(Problem):
Your answer should be the complete data, copied exactly.

(Input data):
»»
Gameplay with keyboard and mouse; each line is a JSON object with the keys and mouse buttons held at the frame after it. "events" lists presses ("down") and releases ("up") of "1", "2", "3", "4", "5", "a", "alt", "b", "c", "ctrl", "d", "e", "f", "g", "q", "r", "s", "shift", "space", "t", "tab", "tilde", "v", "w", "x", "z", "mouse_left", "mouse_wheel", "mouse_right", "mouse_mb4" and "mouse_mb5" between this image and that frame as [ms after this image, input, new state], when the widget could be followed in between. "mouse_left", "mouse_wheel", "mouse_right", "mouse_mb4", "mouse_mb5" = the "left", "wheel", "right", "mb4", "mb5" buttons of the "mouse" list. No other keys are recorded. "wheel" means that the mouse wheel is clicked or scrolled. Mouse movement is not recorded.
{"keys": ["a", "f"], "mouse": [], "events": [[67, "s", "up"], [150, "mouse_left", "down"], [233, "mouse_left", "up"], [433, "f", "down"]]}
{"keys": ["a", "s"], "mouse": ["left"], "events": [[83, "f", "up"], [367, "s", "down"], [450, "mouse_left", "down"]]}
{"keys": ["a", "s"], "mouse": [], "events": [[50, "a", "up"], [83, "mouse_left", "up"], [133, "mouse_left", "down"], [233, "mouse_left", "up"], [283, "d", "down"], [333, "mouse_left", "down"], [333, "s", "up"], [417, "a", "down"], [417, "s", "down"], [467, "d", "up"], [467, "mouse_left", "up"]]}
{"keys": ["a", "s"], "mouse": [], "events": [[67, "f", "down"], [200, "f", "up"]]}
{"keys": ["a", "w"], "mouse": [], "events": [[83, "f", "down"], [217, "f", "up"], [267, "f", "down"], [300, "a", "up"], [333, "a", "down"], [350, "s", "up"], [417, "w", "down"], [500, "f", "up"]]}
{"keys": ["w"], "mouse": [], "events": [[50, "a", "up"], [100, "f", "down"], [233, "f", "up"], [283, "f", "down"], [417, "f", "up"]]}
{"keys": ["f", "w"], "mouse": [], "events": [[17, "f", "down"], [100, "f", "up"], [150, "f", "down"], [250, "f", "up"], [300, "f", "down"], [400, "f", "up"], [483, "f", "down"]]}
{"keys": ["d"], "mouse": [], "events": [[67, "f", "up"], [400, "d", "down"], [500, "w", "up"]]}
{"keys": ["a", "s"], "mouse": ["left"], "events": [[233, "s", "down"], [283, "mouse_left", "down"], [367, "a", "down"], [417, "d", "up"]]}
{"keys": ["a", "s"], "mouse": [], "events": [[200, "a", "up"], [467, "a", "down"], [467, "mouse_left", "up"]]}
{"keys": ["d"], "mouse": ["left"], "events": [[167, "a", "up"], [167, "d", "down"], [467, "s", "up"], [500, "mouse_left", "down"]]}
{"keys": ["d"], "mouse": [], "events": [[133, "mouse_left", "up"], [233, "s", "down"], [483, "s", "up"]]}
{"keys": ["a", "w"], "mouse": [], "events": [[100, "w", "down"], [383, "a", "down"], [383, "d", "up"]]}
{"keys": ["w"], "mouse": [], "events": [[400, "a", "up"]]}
««
(Completed task):
Gameplay with keyboard and mouse; each line is a JSON object with the keys and mouse buttons held at the frame after it. "events" lists presses ("down") and releases ("up") of "1", "2", "3", "4", "5", "a", "alt", "b", "c", "ctrl", "d", "e", "f", "g", "q", "r", "s", "shift", "space", "t", "tab", "tilde", "v", "w", "x", "z", "mouse_left", "mouse_wheel", "mouse_right", "mouse_mb4" and "mouse_mb5" between this image and that frame as [ms after this image, input, new state], when the widget could be followed in between. "mouse_left", "mouse_wheel", "mouse_right", "mouse_mb4", "mouse_mb5" = the "left", "wheel", "right", "mb4", "mb5" buttons of the "mouse" list. No other keys are recorded. "wheel" means that the mouse wheel is clicked or scrolled. Mouse movement is not recorded.
{"keys": ["a", "f"], "mouse": [], "events": [[67, "s", "up"], [150, "mouse_left", "down"], [233, "mouse_left", "up"], [433, "f", "down"]]}
{"keys": ["a", "s"], "mouse": ["left"], "events": [[83, "f", "up"], [367, "s", "down"], [450, "mouse_left", "down"]]}
{"keys": ["a", "s"], "mouse": [], "events": [[50, "a", "up"], [83, "mouse_left", "up"], [133, "mouse_left", "down"], [233, "mouse_left", "up"], [283, "d", "down"], [333, "mouse_left", "down"], [333, "s", "up"], [417, "a", "down"], [417, "s", "down"], [467, "d", "up"], [467, "mouse_left", "up"]]}
{"keys": ["a", "s"], "mouse": [], "events": [[67, "f", "down"], [200, "f", "up"]]}
{"keys": ["a", "w"], "mouse": [], "events": [[83, "f", "down"], [217, "f", "up"], [267, "f", "down"], [300, "a", "up"], [333, "a", "down"], [350, "s", "up"], [417, "w", "down"], [500, "f", "up"]]}
{"keys": ["w"], "mouse": [], "events": [[50, "a", "up"], [100, "f", "down"], [233, "f", "up"], [283, "f", "down"], [417, "f", "up"]]}
{"keys": ["f", "w"], "mouse": [], "events": [[17, "f", "down"], [100, "f", "up"], [150, "f", "down"], [250, "f", "up"], [300, "f", "down"], [400, "f", "up"], [483, "f", "down"]]}
{"keys": ["d"], "mouse": [], "events": [[67, "f", "up"], [400, "d", "down"], [500, "w", "up"]]}
{"keys": ["a", "s"], "mouse": ["left"], "events": [[233, "s", "down"], [283, "mouse_left", "down"], [367, "a", "down"], [417, "d", "up"]]}
{"keys": ["a", "s"], "mouse": [], "events": [[200, "a", "up"], [467, "a", "down"], [467, "mouse_left", "up"]]}
{"keys": ["d"], "mouse": ["left"], "events": [[167, "a", "up"], [167, "d", "down"], [467, "s", "up"], [500, "mouse_left", "down"]]}
{"keys": ["d"], "mouse": [], "events": [[133, "mouse_left", "up"], [233, "s", "down"], [483, "s", "up"]]}
{"keys": ["a", "w"], "mouse": [], "events": [[100, "w", "down"], [383, "a", "down"], [383, "d", "up"]]}
{"keys": ["w"], "mouse": [], "events": [[400, "a", "up"]]}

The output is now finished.